Page 21 of The Hero

Edward’s eyes glittered with resentment. “So upset he halved my allowance until I had paid him back the amount in full.”

“And threatened to cut you off completely if it should ever happen again,” she reminded. “Edward, please tell me you have not incurred more debts?” she persisted.

He huffed. “Do not ‘Edward, please’ me when you are too stupid to encourage the interest of a man as wealthy as the Duke of Oxford.”

“And if his intentions are dishonorable?” Harry could not see them being anything else, considering who Gideon was and her own lack of social graces.

“What does that matter when, I am sure, for the few months you held his interest, Oxford would shower you with expensive gifts, such as jewelry, which you might sell once the affair is over?”

“After which my reputation would be in tatters,” she scoffed.

“You are unruly, ill-mannered, and too outspoken by far, so let us not fool ourselves into believing your marriage prospects were very high to begin with.” He scowled as he threw his napkin onto the tabletop. “And do not think for a single moment that I will be inviting my spinster sister to reside with me and my wife after Papa is gone.”

Harry’s eyes were wide at the sudden onslaught of this unprovoked personal attack. “Papa has a fever.
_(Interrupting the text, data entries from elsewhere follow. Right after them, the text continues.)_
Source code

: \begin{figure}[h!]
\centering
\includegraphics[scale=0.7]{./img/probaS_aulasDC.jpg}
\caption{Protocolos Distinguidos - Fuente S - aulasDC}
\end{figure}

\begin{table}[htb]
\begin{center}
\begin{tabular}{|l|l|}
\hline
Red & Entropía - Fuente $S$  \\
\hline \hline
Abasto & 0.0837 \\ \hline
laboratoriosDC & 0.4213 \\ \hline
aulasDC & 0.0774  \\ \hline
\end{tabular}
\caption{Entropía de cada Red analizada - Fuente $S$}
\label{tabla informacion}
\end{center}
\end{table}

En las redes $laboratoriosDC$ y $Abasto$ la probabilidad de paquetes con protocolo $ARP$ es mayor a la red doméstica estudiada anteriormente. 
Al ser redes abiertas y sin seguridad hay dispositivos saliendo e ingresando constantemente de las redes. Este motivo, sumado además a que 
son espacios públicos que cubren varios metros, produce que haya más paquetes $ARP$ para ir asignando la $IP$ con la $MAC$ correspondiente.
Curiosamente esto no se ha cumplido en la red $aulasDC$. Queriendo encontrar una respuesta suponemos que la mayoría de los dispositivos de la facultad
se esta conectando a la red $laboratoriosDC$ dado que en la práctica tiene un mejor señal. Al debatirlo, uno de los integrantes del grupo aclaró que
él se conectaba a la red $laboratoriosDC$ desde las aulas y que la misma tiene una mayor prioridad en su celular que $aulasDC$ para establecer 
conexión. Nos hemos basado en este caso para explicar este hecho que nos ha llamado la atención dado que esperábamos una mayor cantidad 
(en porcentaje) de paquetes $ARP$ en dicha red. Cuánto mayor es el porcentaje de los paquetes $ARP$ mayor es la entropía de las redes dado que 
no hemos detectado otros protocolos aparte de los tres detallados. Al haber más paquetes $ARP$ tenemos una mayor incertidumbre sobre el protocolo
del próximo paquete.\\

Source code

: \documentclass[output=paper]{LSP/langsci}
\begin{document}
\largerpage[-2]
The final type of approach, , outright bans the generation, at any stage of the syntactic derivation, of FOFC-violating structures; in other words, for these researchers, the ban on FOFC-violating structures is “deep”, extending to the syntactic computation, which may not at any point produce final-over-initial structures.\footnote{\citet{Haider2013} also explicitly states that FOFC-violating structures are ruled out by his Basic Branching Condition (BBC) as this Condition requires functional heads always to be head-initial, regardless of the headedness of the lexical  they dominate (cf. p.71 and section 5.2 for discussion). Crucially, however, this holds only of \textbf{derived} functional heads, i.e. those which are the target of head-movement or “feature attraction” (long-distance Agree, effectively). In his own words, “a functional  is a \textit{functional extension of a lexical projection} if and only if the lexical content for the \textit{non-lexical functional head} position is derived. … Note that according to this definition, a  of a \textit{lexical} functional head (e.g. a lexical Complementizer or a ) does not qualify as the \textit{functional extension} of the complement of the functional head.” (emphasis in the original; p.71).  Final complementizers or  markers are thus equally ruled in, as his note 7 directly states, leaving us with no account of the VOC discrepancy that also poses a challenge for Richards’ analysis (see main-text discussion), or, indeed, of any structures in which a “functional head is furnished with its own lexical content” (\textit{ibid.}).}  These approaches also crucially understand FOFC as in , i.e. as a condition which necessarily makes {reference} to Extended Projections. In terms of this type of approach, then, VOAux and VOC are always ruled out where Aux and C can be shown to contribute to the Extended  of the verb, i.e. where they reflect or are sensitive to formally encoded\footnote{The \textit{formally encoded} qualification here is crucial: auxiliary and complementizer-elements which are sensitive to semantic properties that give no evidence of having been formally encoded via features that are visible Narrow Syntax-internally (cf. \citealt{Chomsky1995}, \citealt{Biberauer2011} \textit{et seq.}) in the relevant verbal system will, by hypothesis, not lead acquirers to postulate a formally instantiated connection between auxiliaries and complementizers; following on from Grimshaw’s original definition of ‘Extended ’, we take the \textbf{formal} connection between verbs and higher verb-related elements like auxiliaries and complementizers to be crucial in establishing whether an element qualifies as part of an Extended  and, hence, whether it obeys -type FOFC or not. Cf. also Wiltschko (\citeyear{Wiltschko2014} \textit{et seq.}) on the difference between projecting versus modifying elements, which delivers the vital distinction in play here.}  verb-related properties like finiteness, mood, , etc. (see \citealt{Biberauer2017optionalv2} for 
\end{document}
He is not on death’s door. Nor, as far as I am aware, have you as yet found a woman willing put up with your disreputable self. Have you?” she added uncertainly when she saw how her brother’s jaw had tightened.

“I have…possibilities in mind.”

“Who?”

“Margaret Layton, for one.” He named the daughter of a local landowner close to the Dunhill estate in Gloucestershire, the family’s wealth having been accrued in the Indies.

“She is barely out of the schoolroom,” Harry rebuked.

“Which means she will be completely malleable and won’t interfere with my…other interests. Especially if she were to begin breeding immediately.”

Harry wrinkled her nose. “That is a disgusting attitude to take toward your future wife.” Despite being three years older than Margaret, Harry was acquainted with her and knew her to be a very shy young lady. Taking a man as selfish and bombastic as Edward as her husband would utterly destroy her.

Edward grinned. “No one in Society marries for love, Harry.”

“Is there no one else who has taken your interest?” The thought of him offering for Margaret was completely unacceptable.

“Lady Clara Faulks—”

“According to our aunt, Lady Faulks is ten years your senior and has already buried two husbands in the past five years.” Lady Whiting was always full of the gossip of the ton when she returned from the London Season.

“But she is rich, my dear sister.” Edward smirked. “Very rich.”

“Are you that desperate for money you would marry a woman only for her fortune?” Could Gideon be right after all in his assertion that a desperate man could be pushed into taking desperate measures if his way of life was threatened?

Oh, she did not for a moment think that could be true of her father.

But she suspected Edward could be, in the right circumstances.

Their father might be mild-mannered, but he was also a man who never said what he did not mean. He had meant it when he told Edward that he had paid off his debts for the last time.

This conversation with Edward seemed to imply he had no scruples when it came to the way in which he acquired the money needed to continue with his habit of gambling and losing.

Admittedly, Edward had not been in the same regiment as Plymouth at Waterloo, but he had been present on the battlefield that day. Harry knew little about battlefields, but she imagined during the height of the fighting that it would be easy to seek out and slay another soldier with no one being the wiser. Indeed, she had heard that enlisted men had been known to do that to the officers they disliked.

The very thought of Edward involved in something so nefarious made Harry feel ill.

He shrugged. “If you made yourself more pleasant to Oxford, I would not need to do so.”

“Do not put solving the problem of paying your debts onto me,” she warned. “When I marry, if I marry, it will be for love.”

“Which is why you will never marry at all,” Edward sneered before striding from the room.

Harry had never been able to understand how she and Edward, brought up by the same two loving parents, were so totally unalike.